### DIRECTIONS FOR THIS TASK
Please give every line below again exactly, but not its pictures.

### PROVIDED RECORDS
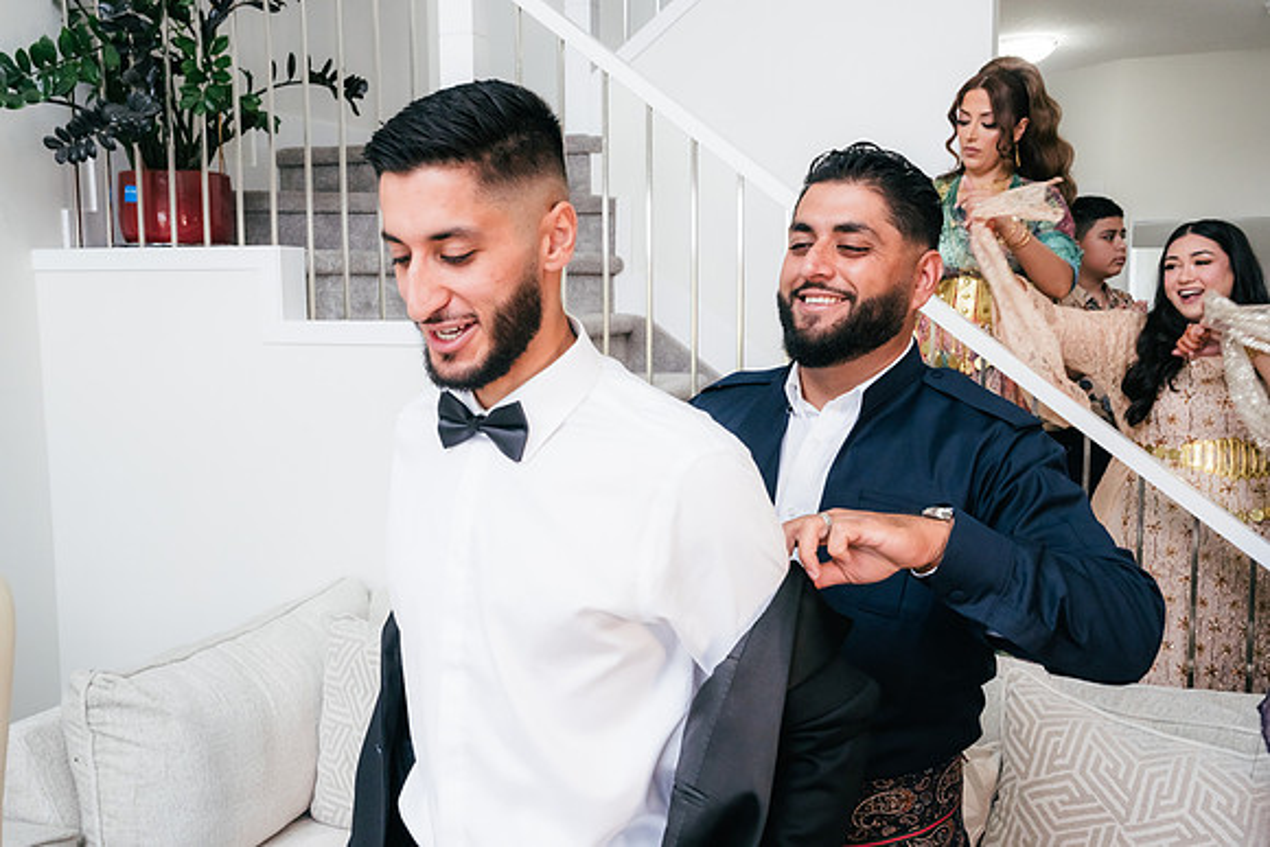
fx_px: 1306
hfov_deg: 51.9
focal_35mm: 37
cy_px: 424
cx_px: 635
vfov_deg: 36.0
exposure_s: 1/160
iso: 4000
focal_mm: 37
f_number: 9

### RESULT OF THIS TASK
fx_px: 1306
hfov_deg: 51.9
focal_35mm: 37
cy_px: 424
cx_px: 635
vfov_deg: 36.0
exposure_s: 1/160
iso: 4000
focal_mm: 37
f_number: 9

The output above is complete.